The structural proteins of the AAV capsid are essential for its assembly and function, forming the capsid’s icosahedral structure and facilitating host cell interaction.

VP1

VP1, the largest AAV capsid protein, is crucial for viral infection. Its phospholipase A2 (PLA2) domain helps the virus escape from the endosome, a key infection step. Mutations in this domain can impair viral infectivity. VP1, comprising about 10% of capsid proteins, is strategically positioned for successful genome delivery.

VP2

VP2 acts as a structural bridge within the capsid, linking VP1 and VP3. It constitutes 10-15% of the capsid proteins and contributes to capsid stability and assembly.

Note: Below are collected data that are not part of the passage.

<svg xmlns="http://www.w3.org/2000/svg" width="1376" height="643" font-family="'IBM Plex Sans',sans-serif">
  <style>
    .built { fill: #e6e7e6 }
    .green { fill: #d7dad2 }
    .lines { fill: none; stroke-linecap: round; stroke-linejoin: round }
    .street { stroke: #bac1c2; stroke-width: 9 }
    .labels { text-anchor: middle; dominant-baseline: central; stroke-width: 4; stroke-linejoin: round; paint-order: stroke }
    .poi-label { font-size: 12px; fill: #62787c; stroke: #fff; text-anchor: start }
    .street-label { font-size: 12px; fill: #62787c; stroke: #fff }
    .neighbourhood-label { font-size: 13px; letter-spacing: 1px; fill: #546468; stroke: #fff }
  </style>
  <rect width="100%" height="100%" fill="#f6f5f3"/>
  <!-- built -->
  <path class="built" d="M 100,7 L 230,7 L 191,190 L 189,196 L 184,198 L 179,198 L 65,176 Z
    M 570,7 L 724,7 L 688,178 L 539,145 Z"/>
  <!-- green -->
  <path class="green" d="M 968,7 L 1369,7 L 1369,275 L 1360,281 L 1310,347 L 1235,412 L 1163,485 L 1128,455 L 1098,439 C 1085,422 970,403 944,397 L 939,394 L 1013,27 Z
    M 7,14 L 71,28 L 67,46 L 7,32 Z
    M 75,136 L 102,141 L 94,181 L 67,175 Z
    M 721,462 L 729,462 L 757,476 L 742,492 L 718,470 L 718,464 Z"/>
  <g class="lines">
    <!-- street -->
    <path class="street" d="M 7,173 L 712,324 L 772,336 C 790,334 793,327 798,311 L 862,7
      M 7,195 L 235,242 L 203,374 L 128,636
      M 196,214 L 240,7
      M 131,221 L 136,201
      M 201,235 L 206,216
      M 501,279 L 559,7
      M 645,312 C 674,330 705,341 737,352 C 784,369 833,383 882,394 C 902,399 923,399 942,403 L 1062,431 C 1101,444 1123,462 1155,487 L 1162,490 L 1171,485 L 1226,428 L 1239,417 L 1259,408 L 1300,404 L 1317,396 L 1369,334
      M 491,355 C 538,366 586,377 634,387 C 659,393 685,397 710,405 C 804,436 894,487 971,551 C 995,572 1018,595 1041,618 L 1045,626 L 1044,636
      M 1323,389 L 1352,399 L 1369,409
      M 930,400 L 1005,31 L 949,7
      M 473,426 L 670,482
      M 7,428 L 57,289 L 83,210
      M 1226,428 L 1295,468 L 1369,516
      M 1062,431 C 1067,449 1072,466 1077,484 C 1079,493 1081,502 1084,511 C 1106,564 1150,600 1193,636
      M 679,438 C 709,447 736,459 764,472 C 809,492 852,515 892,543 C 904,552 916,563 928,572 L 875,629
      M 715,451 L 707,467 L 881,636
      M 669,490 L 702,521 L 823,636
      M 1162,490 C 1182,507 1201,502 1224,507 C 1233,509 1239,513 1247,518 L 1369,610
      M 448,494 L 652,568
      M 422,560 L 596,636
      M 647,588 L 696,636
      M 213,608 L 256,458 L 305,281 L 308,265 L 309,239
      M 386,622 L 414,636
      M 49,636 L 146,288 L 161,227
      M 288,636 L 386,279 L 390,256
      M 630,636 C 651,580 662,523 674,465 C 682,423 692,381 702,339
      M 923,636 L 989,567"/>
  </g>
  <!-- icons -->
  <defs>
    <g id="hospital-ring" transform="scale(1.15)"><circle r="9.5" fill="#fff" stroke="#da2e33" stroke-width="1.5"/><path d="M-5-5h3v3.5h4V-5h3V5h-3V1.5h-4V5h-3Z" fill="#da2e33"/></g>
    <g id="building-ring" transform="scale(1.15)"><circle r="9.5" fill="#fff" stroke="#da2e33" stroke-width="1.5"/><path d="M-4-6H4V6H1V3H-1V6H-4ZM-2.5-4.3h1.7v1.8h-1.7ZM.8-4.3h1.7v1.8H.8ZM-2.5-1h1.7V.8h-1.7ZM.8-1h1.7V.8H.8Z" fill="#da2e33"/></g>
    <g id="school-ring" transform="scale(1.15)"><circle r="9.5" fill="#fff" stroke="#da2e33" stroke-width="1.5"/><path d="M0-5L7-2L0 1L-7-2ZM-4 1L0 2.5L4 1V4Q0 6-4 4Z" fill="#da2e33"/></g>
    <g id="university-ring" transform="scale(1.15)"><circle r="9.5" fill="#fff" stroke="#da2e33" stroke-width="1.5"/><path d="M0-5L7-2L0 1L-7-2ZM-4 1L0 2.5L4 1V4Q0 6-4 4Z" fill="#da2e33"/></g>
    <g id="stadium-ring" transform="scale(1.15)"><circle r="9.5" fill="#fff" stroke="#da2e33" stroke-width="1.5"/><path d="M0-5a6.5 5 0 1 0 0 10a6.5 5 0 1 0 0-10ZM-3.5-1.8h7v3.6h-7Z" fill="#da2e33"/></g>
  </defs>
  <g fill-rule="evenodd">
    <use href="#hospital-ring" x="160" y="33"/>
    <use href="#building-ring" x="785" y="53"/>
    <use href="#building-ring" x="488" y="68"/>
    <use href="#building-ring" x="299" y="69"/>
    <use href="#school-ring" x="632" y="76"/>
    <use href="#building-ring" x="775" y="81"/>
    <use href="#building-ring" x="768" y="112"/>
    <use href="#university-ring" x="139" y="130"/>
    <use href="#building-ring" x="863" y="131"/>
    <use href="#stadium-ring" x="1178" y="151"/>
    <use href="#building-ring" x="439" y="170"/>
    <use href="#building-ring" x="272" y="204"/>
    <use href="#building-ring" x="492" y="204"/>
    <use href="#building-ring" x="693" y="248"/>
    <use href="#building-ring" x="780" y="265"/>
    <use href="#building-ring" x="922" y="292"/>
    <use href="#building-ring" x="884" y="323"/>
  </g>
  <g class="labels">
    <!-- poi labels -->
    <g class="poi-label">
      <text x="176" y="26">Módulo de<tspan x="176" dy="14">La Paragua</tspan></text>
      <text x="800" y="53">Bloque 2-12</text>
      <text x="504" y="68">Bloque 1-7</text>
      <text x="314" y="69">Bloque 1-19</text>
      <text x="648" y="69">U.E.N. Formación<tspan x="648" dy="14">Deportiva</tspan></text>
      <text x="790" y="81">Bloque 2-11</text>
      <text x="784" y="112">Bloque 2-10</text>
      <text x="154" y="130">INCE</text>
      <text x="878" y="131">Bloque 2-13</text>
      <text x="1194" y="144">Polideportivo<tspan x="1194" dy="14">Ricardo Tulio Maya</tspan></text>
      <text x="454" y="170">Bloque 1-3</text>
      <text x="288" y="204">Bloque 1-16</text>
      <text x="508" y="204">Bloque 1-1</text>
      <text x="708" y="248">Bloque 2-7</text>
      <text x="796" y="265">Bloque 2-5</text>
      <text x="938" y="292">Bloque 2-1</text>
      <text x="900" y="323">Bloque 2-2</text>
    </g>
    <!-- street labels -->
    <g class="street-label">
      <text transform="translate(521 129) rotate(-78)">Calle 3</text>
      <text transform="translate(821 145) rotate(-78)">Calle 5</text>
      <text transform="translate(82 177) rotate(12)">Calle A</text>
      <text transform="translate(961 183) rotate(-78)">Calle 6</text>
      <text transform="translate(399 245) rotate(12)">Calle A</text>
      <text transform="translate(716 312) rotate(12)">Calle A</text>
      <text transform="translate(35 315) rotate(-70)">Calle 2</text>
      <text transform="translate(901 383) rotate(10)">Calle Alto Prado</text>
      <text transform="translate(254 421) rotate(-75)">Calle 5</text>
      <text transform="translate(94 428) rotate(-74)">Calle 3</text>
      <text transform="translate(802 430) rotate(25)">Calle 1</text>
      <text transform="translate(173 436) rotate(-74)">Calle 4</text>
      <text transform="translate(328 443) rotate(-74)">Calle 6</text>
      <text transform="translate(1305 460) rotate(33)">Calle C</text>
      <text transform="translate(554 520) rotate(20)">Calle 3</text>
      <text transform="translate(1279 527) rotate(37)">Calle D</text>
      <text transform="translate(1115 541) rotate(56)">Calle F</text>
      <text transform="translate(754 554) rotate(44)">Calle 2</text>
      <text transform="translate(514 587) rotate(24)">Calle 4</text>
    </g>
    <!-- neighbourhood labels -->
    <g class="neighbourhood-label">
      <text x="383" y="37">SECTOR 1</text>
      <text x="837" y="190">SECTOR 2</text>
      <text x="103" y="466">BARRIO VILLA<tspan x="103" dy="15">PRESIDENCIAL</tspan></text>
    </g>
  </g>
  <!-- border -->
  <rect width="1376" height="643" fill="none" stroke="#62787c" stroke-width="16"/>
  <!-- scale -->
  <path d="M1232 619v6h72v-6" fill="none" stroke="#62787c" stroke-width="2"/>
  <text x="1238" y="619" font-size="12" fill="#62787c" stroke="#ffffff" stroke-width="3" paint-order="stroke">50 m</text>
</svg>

While lacking enzymatic activity, VP2’s presence is crucial for proper capsid formation, preventing incomplete or malformed capsids.

VP3

VP3, the most abundant capsid protein, forms the structural backbone, providing the framework for viral particle assembly. Comprising approximately 80% of the capsid proteins, VP3 is vital for capsid stability and genome packaging. Its structure has been extensively studied, revealing its role in forming the capsid’s outer shell.

Assembly Steps

AAV capsid assembly is a meticulously orchestrated process beginning with the synthesis of structural proteins VP1, VP2, and VP3. The specific ratio of these proteins ensures proper capsid assembly. As proteins are synthesized, they self-assemble into a pre-capsid structure, driven by their inherent properties and assisted by cellular chaperones. This process ensures capsid formation with the required icosahedral symmetry. The pre-capsid undergoes maturation, solidifying its structure and making it more resistant to environmental stresses. Post-translational modifications of capsid proteins, such as phosphorylation and acetylation, influence this maturation, affecting capsid stability and genome encapsulation.

Genome Encapsulation

AAV genome encapsulation is a finely-tuned process ensuring the virus functions as an effective gene delivery vector. The single-stranded DNA genome, synthesized in the host cell’s nucleus, is equipped with inverted terminal repeats (ITRs), crucial for recognition and packaging. AAV Rep proteins mediate packaging by recognizing ITRs and facilitating genome insertion into the pre-assembled capsid. This specific interaction ensures correct genetic material encapsulation, with Rep proteins unwinding DNA for efficient packing.

Serotype Variations

AAV serotype diversity is key to their gene therapy utility, with each serotype offering unique properties for specific therapeutic applications. Serotypes differ in capsid proteins, affecting their cell type tropism and immune response. Understanding these variations allows researchers to tailor AAV vectors for targeted tissue delivery, enhancing gene therapy precision. AAV2, for example, has broad tropism due to its affinity for heparan sulfate proteoglycans, but its widespread nature can trigger immune responses. Other serotypes, like AAV8 and AAV9, offer reduced immunogenicity and enhanced ability to cross the blood-brain barrier, advantageous for neurological disorder treatment. Engineered capsids, developed through directed evolution and rational design, offer customized properties, such as enhanced stability or improved transduction efficiency, addressing challenges like pre-existing immunity. This customization potential advances gene therapy, providing vectors tailored to diverse patient needs.